The Falling Dollar

Investors around the world have good reasons to want to reduce their dollar holdings. Instead of simply wishing that the dollar would stop falling, European governments need to take steps to stimulate domestic demand to replace the loss of sales and jobs that will otherwise accompany America's more competitive exchange rate.

CAMBRIDGE – When the euro’s value reached an all-time high of $1.52, Jean-Claude Trichet, the president of the European Central Bank, told the press that he was concerned about its rapid appreciation and wanted to “underline” the United States Treasury’s official policy of supporting a strong dollar. Several European finance ministers subsequently echoed a similar theme.
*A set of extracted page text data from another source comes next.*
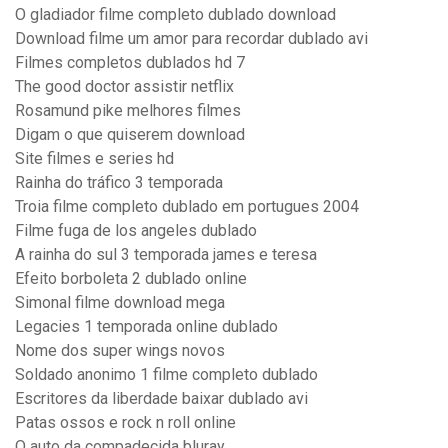
O gladiador filme completo dublado download
Download filme um amor para recordar dublado avi
Filmes completos dublados hd 7
The good doctor assistir netflix
Rosamund pike melhores filmes
Digam o que quiserem download
Site filmes e series hd
Rainha do tráfico 3 temporada
Troia filme completo dublado em portugues 2004
Filme fuga de los angeles dublado
A rainha do sul 3 temporada james e teresa
Efeito borboleta 2 dublado online
Simonal filme download mega
Legacies 1 temporada online dublado
Nome dos super wings novos
Soldado anonimo 1 filme completo dublado
Escritores da liberdade baixar dublado avi
Patas ossos e rock n roll online
O auto da compadecida bluray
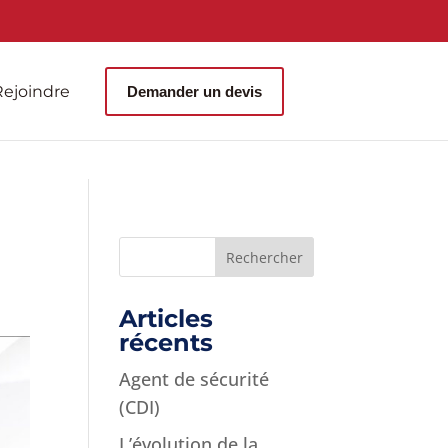
ejoindre
Demander un devis
Articles
récents
Agent de sécurité
(CDI)
L’évolution de la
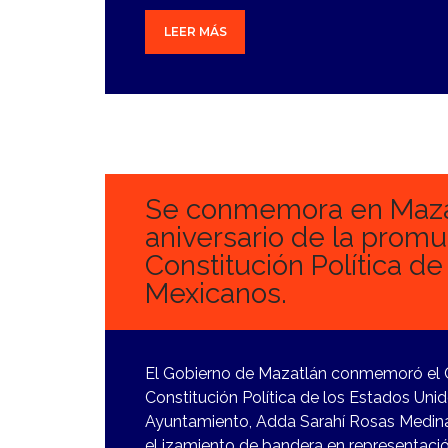
LEER MÁS
6
FEBRERO,
2024
Se conmemora en Mazat
aniversario de la promu
Constitución Política d
Mexicanos.
El Gobierno de Mazatlán conmemoró el CV
Constitución Política de los Estados Uni
Ayuntamiento, Adda Sarahí Rosas Medina
el izamiento de bandera en representació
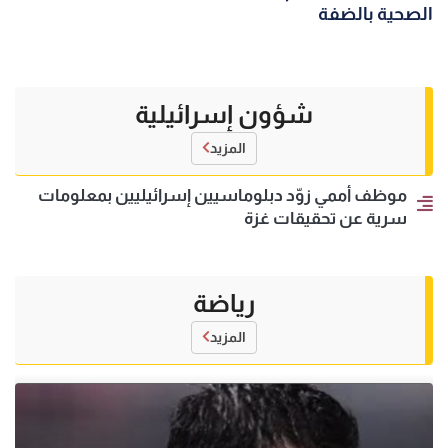
الصحية بالضفة
شؤون إسرائيلية
المزيد
موظف أممي زوّد دبلوماسيين إسرائيليين بمعلومات
سرية عن تحقيقات غزة
رياضة
المزيد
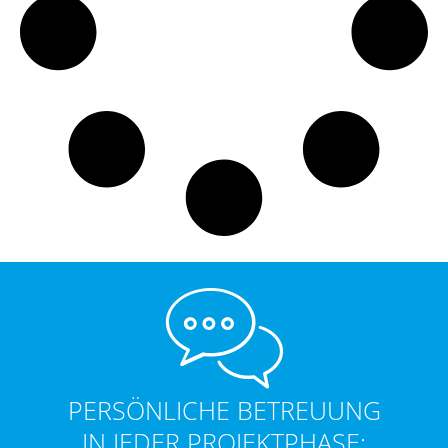
PERSÖNLICHE BETREUUNG
IN JEDER PROJEKTPHASE:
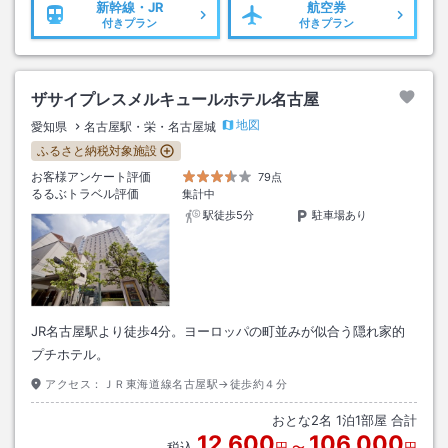
新幹線・JR
航空券
付きプラン
付きプラン
ザサイプレスメルキュールホテル名古屋
地図
愛知県
名古屋駅・栄・名古屋城
ふるさと納税対象施設
お客様アンケート評価
79点
るるぶトラベル評価
集計中
駅徒歩5分
駐車場あり
JR名古屋駅より徒歩4分。ヨーロッパの町並みが似合う隠れ家的
プチホテル。
アクセス：
ＪＲ東海道線名古屋駅→徒歩約４分
おとな
2
名
1
泊
1
部屋 合計
12,600
106,000
税込
円
〜
円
In reality, of course, the US does not have a dollar policy – other than letting the market determine its value. The US government does not intervene in the foreign exchange market to support the dollar, and the Federal Reserve’s monetary policy certainly is not directed toward such a goal. Nor is the Fed specifically aiming to lower the dollar’s value. Although cutting the Federal Funds interest rate from 5.25% in the summer of 2007 to 3% now contributes to dollar depreciation, this has been aimed at stimulating a weakening economy.

Nevertheless, all US Treasury secretaries, going back at least to Robert Rubin in the Clinton administration, have repeated the mantra that “a strong dollar is good for America” whenever they were asked about the dollar’s value. But, while this seems more responsive than “no comment,” it says little about the course of current and future US government action.